Dans les batailles culturelles à mener, la force d’un média comme le nôtre est de permettre l’expression d’autres imaginaires, de montrer d’autres possibles, portés par de nouvelles voix, turbulentes ou sages, radicales ou réformistes, écologistes, féministes, intellectuelles, militantes, artistiques. Permettre ce déplacement du regard qui va nourrir et questionner, créer de l’inconfort, de la remise en cause, aider à définir un autre rapport au monde. Nous nous y attachons chaque semaine. Bien sûr, nous sommes conscient·es que nous pouvons faire mieux. Que le pas de côté que nous faisons n’est pas toujours suffisant. Que le décentrage auquel nous invitons tombe parfois à plat, faute de perspectives. Faute d’émotion aussi. Car la lecture d’un journal n’est pas qu’une affaire d’intellect – ce qui nous meut est aussi ce qui nous émeut.
Nous sommes convaincu·es, aussi, que nos sociétés ne pourront pas bifurquer sans conflits. Des conflits qu’il faut assumer, construire et étayer. Ce devrait être le rôle des médias : poser les termes des désaccords, expliquer les choix civilisationnels qu’ils sous-tendent, pour sortir d’un débat politique indigent et indécent où le rejet de l’autre et l’instrumentalisation des angoisses existentielles tiennent lieu de projet. Nous voulons continuer à croire que le dissensus peut être synonyme de vitalité et de mouvement, et non pas de blocages et d’affrontements stériles. Cette ambition résonne avec davantage d’acuité en cette période de campagne présidentielle. C’est depuis des décennies l’ADN de notre journal, qui a toujours été au cœur des débats de la gauche, de l’écologie et des mouvements sociaux et citoyens.

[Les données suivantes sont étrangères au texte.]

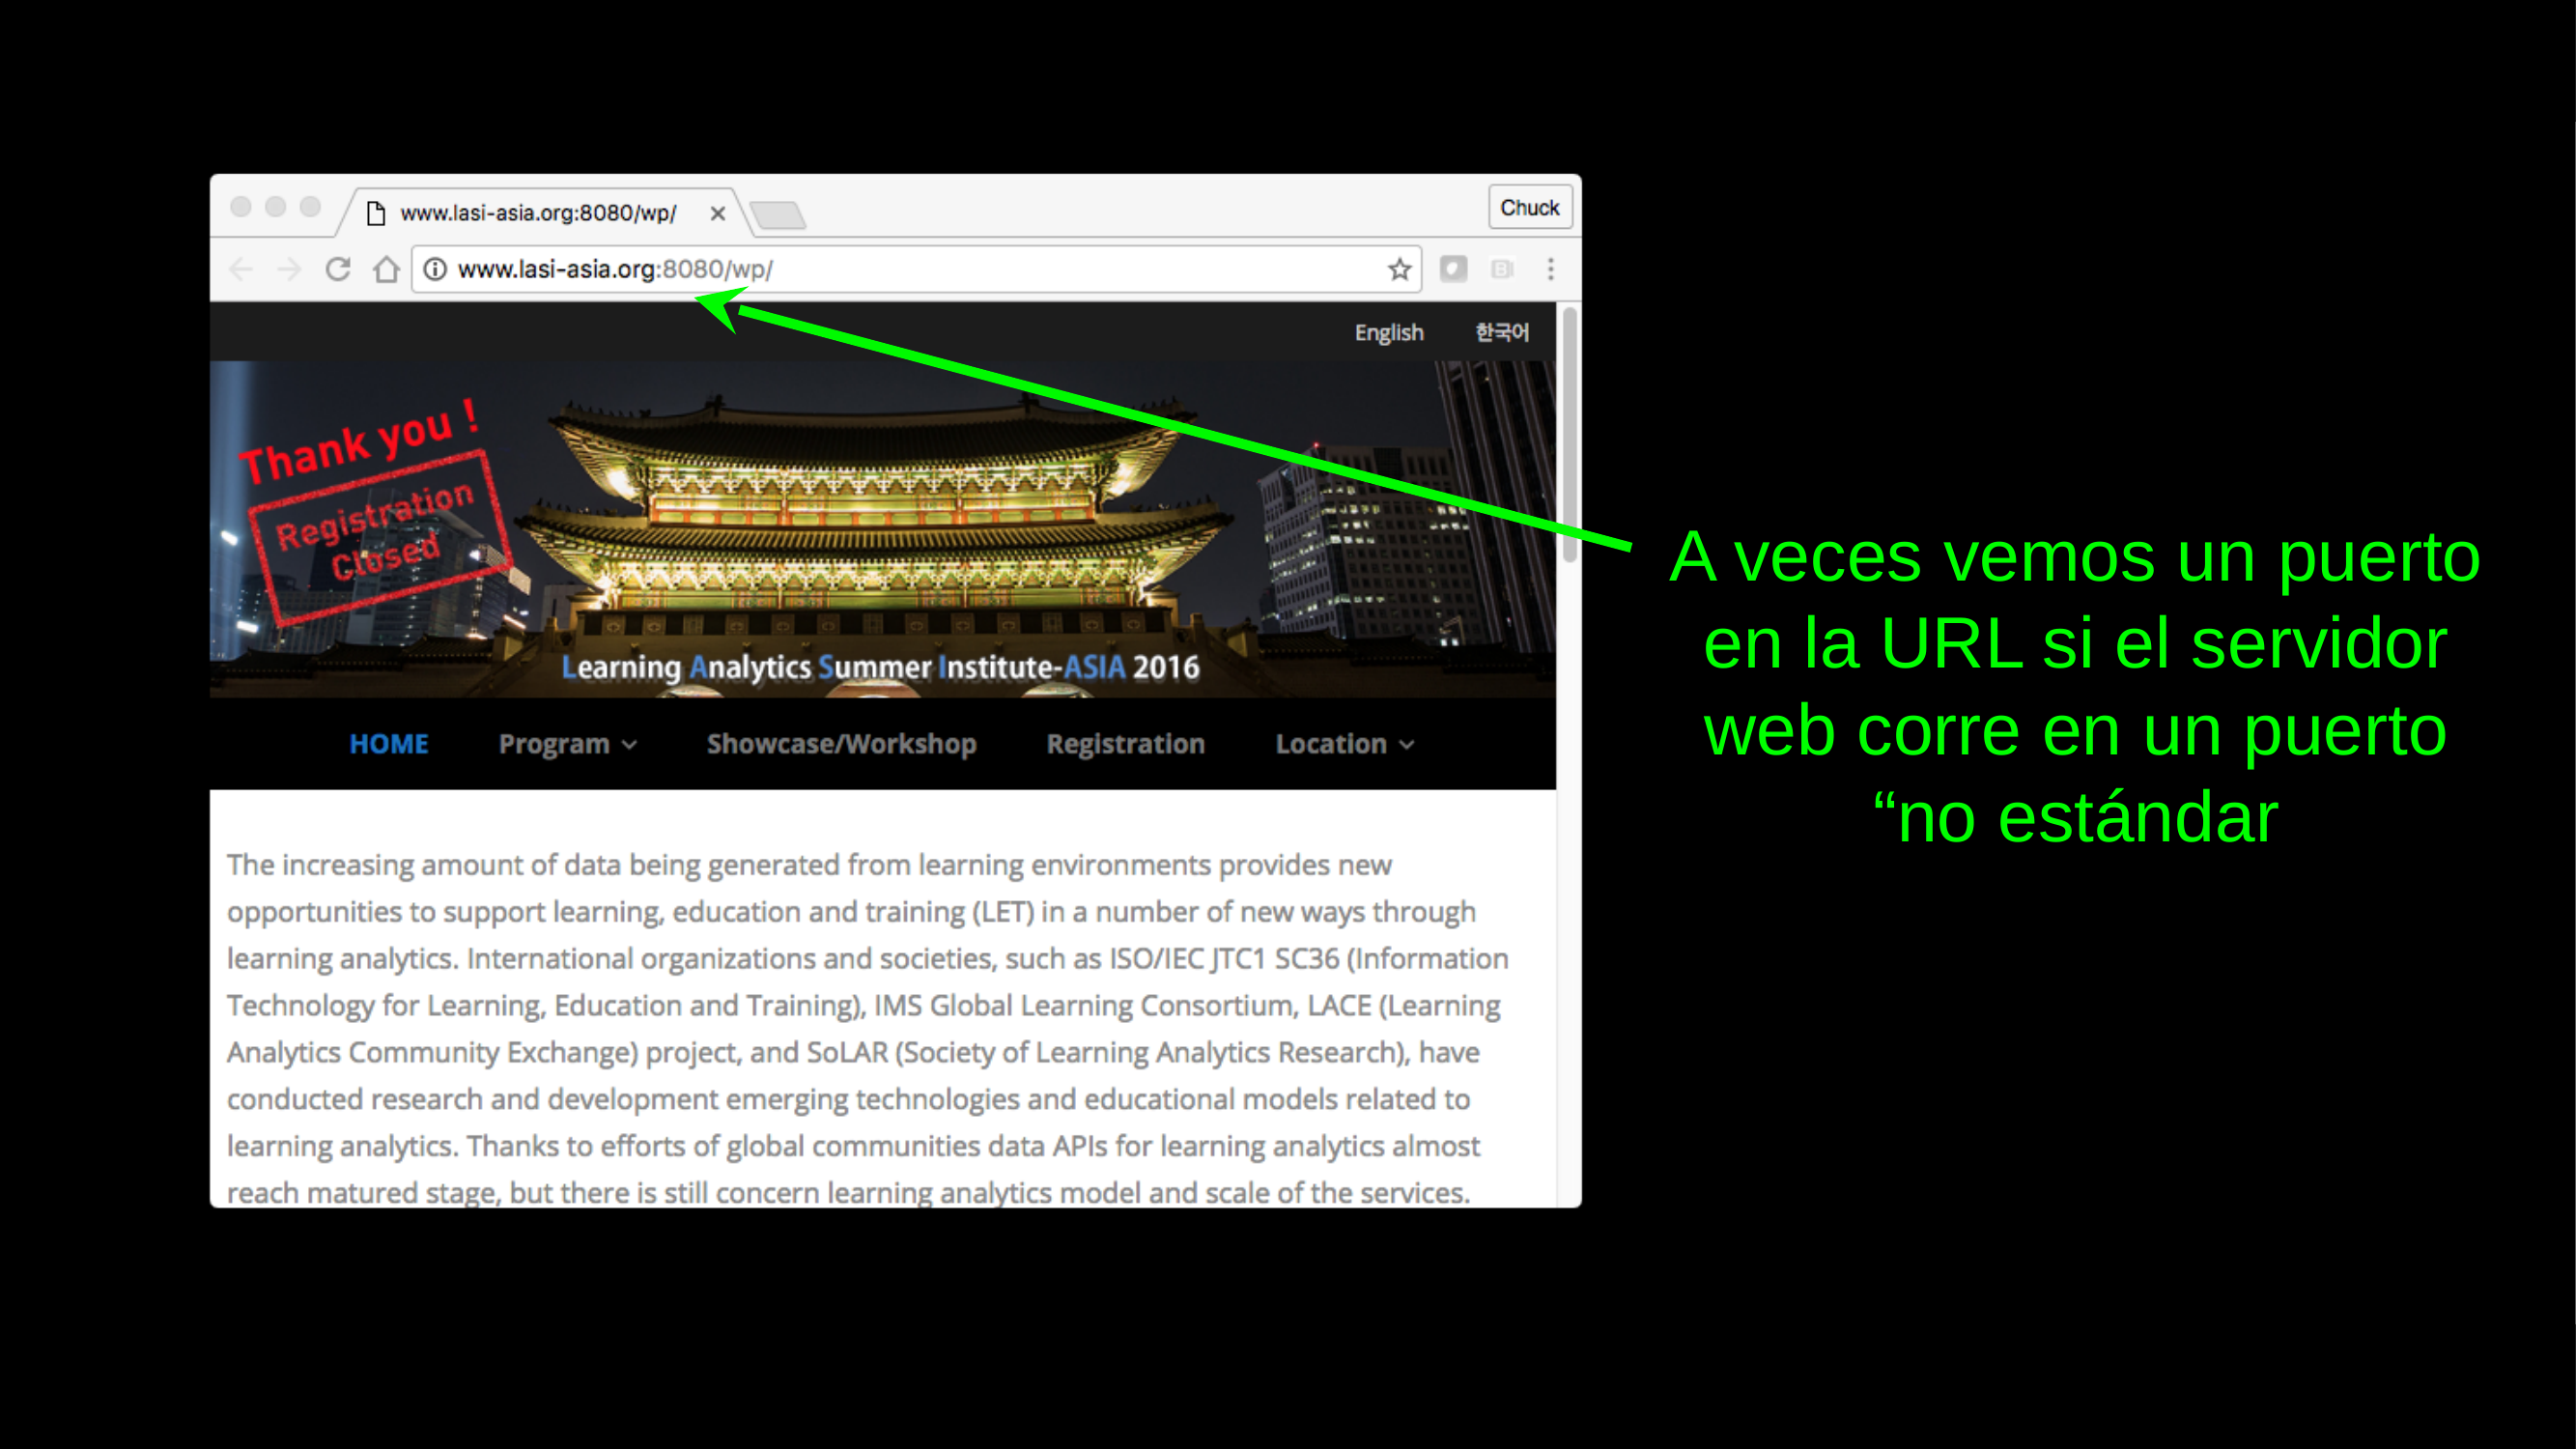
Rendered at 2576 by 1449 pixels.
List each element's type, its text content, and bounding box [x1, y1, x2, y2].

Ce travail est difficile mais tellement nécessaire. C’est pourquoi nous avons besoin de votre soutien pour passer ce cap. Tout de suite et de manière forte. La survie de notre journal en dépend. Nous n’avons plus que quelques mois de trésorerie. Nous avons besoin de 500 000 euros pour financer les projets qui nous permettront de relancer le journal et de regagner les deux milliers d’abonnés qui nous manquent. La barre est haute, nous le savons. C’est donc avec beaucoup de gravité et de responsabilité que nous lançons cet appel. Politis ne peut pas mourir. Aidez-nous. Soutenez-nous. Avec vous, nous pouvons sauver Politis.